Dataset entries:
☆ ☆ ☆ ☆ ☆

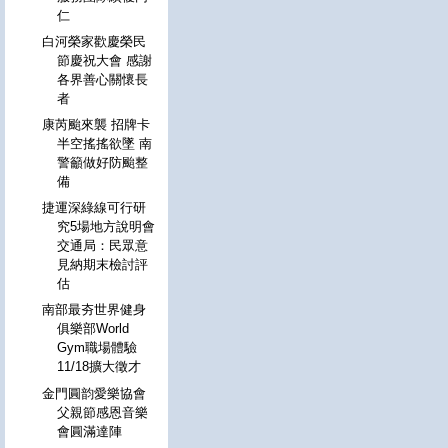
仁
白河榮家歡慶榮民
節慶祝大會 感謝
各界善心關懷長
者
康芮颱來襲 招牌卡
半空搖搖欲墜 南
警籲做好防颱整
備
捷運深綠線可行研
究5場地方說明會
交通局：民眾意
見納期末檢討評
估
南部最夯世界健身
俱樂部World
Gym職場體驗
11/18擴大徵才
金門圓韵愛樂協會
父親節感恩音樂
會圓滿達陣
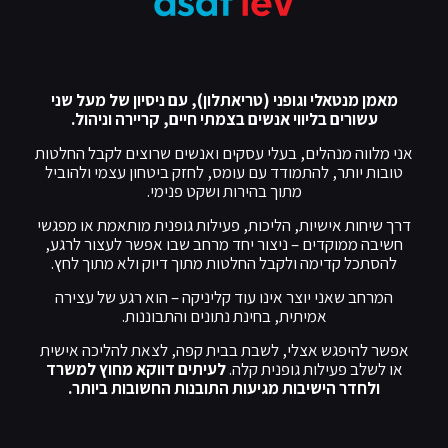
מאמן מנטאלי וגופני (טריאתלון), עם ניסיון של מעל שני
עשורים בליווי אנשים בצמתי חיים, קריירה וניהול.
אני מלווה מנהלים, בעלי עסקים ואנשים שרוצים לקבל החלטות
טובות יותר, להתמודד עם עומס, לחזק ביטחון עצמי ולהוביל
מתוך בהירות ושקט פנימי.
דרך שיחות אישיות, הליכות, פעילות גופנית מותאמת או מפגשי
חשיבה ממוקדים – ניצור יחד מרחב שבו אפשר לעצור לרגע,
להסתכל קדימה ולקבל החלטות מתוך דיוק ולא מתוך לחץ.
המרחב שאני יוצר אינו עוד קליניקה – הוא רגע של עצירה
אמיתית, בחינת נתונים והתבוננות.
אפשר להיפגש אצלי, לשבת בבית קפה, לצאת להליכה אישית
או לשלב פעילות גופנית קלה.
לעיתים דווקא מחוץ למשרד
ולחדר הישיבות מגיעות התובנות החשובות ביותר.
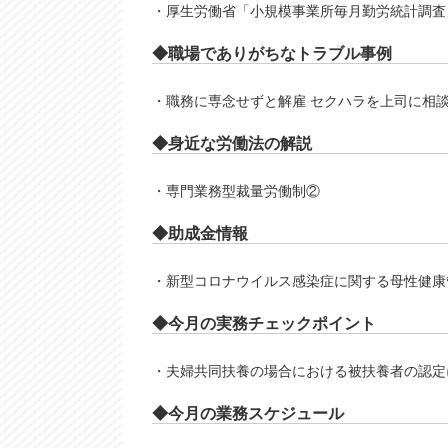
・厚生労働省「小規模事業所毎月勤労統計調査
◆職場でありがちなトラブル事例
・職務に専念せずと解雇 セクハラを上司に相
◆⾝近な労働法の解説
・専門業務型裁量労働制②
◆助成⾦情報
・新型コロナウイルス感染症に関する母性健康
◆今⽉の実務チェックポイント
・夫婦共同扶養の場合における被扶養者の認定
◆今⽉の業務スケジュール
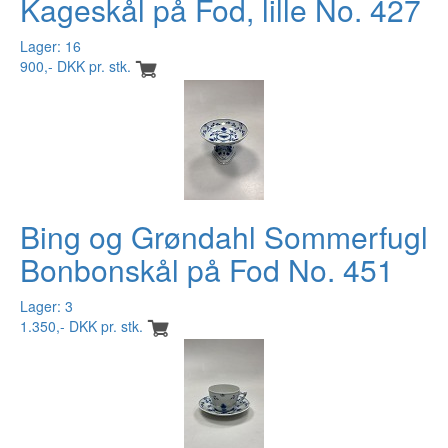
Kageskål på Fod, lille No. 427
Lager: 16
900,- DKK pr. stk.
Bing og Grøndahl Sommerfugl
Bonbonskål på Fod No. 451
Lager: 3
1.350,- DKK pr. stk.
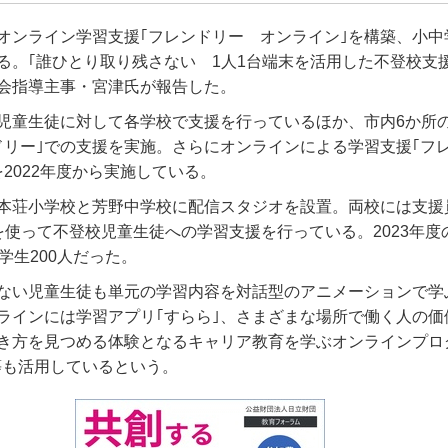
オンライン学習支援｢フレンドリー オンライン｣を構築、小中学
る。｢誰ひとり取り残さない 1人1台端末を活用した不登校支
会指導主事・宮津氏が報告した。
児童生徒に対して各学校で支援を行っているほか、市内6か所
ドリー｣での支援を実施。さらにオンラインによる学習支援｢フ
2022年度から実施している。
本荘小学校と芳野中学校に配信スタジオを設置。両校には支援
mを使って不登校児童生徒への学習支援を行っている。2023年度
学生200人だった。
ない児童生徒も単元の学習内容を対話型のアニメーションで学
ラインには学習アプリ｢すらら｣、さまざまな場所で働く人の価
き方を見つめる体験となるキャリア教育を学ぶオンラインプロ
igh｣等も活用しているという。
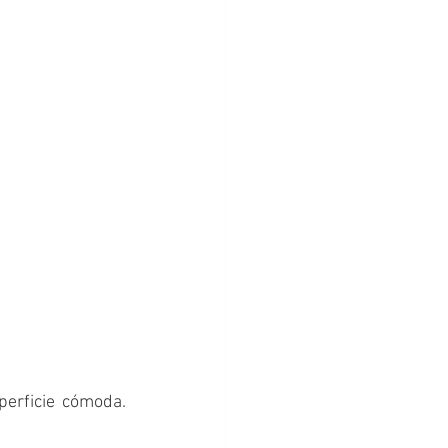
Estimulación temprana
erficie cómoda. 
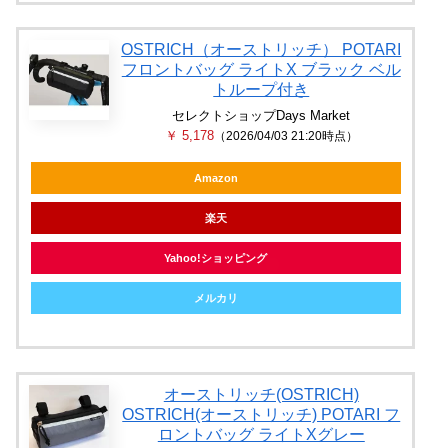
OSTRICH（オーストリッチ） POTARI
フロントバッグ ライトX ブラック ベル
トループ付き
セレクトショップDays Market
￥ 5,178
（2026/04/03 21:20時点）
Amazon
楽天
Yahoo!ショッピング
メルカリ
オーストリッチ(OSTRICH)
OSTRICH(オーストリッチ) POTARI フ
ロントバッグ ライトXグレー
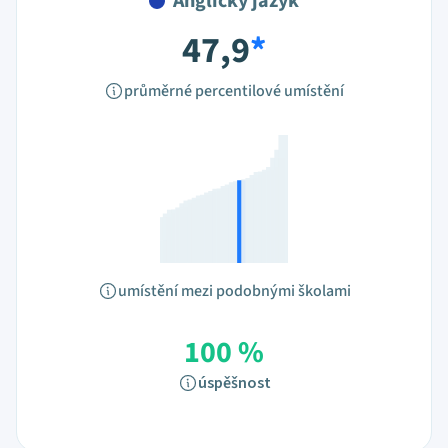
Anglický jazyk
47,9
*
průměrné percentilové umístění
umístění mezi podobnými školami
100 %
úspěšnost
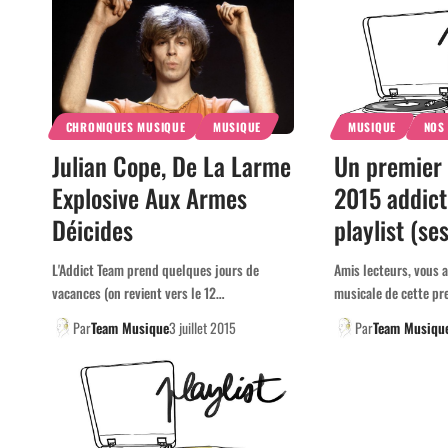
CHRONIQUES MUSIQUE
MUSIQUE
MUSIQUE
NOS 
Julian Cope, De La Larme
Un premier
Explosive Aux Armes
2015 addicti
Déicides
playlist (se
L'Addict Team prend quelques jours de
Amis lecteurs, vous 
vacances (on revient vers le 12…
musicale de cette pr
Par
Team Musique
3 juillet 2015
Par
Team Musiqu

☆ ☆ ☆ ☆ ☆

■ **ASSIGNED TASK**: With pictures left out, repeat exactly the lines from the one containing "オンライン学習支援｢フレンドリー オンライン｣を構築、小中学" through the last line of the data above, inclusive, and nothing else.

■ **ANSWER FOR THE TASK**:
オンライン学習支援｢フレンドリー オンライン｣を構築、小中学
る。｢誰ひとり取り残さない 1人1台端末を活用した不登校支
会指導主事・宮津氏が報告した。
児童生徒に対して各学校で支援を行っているほか、市内6か所
ドリー｣での支援を実施。さらにオンラインによる学習支援｢フ
2022年度から実施している。
本荘小学校と芳野中学校に配信スタジオを設置。両校には支援
mを使って不登校児童生徒への学習支援を行っている。2023年度
学生200人だった。
ない児童生徒も単元の学習内容を対話型のアニメーションで学
ラインには学習アプリ｢すらら｣、さまざまな場所で働く人の価
き方を見つめる体験となるキャリア教育を学ぶオンラインプロ
igh｣等も活用しているという。
Estimulación temprana
erficie cómoda. 
OSTRICH（オーストリッチ） POTARI
フロントバッグ ライトX ブラック ベル
トループ付き
セレクトショップDays Market
￥ 5,178
（2026/04/03 21:20時点）
Amazon
楽天
Yahoo!ショッピング
メルカリ
オーストリッチ(OSTRICH)
OSTRICH(オーストリッチ) POTARI フ
ロントバッグ ライトXグレー
Anglický jazyk
47,9
*
průměrné percentilové umístění
umístění mezi podobnými školami
100 %
úspěšnost
CHRONIQUES MUSIQUE
MUSIQUE
MUSIQUE
NOS 
Julian Cope, De La Larme
Un premier
Explosive Aux Armes
2015 addicti
Déicides
playlist (se
L'Addict Team prend quelques jours de
Amis lecteurs, vous 
vacances (on revient vers le 12…
musicale de cette pr
Par
Team Musique
3 juillet 2015
Par
Team Musiqu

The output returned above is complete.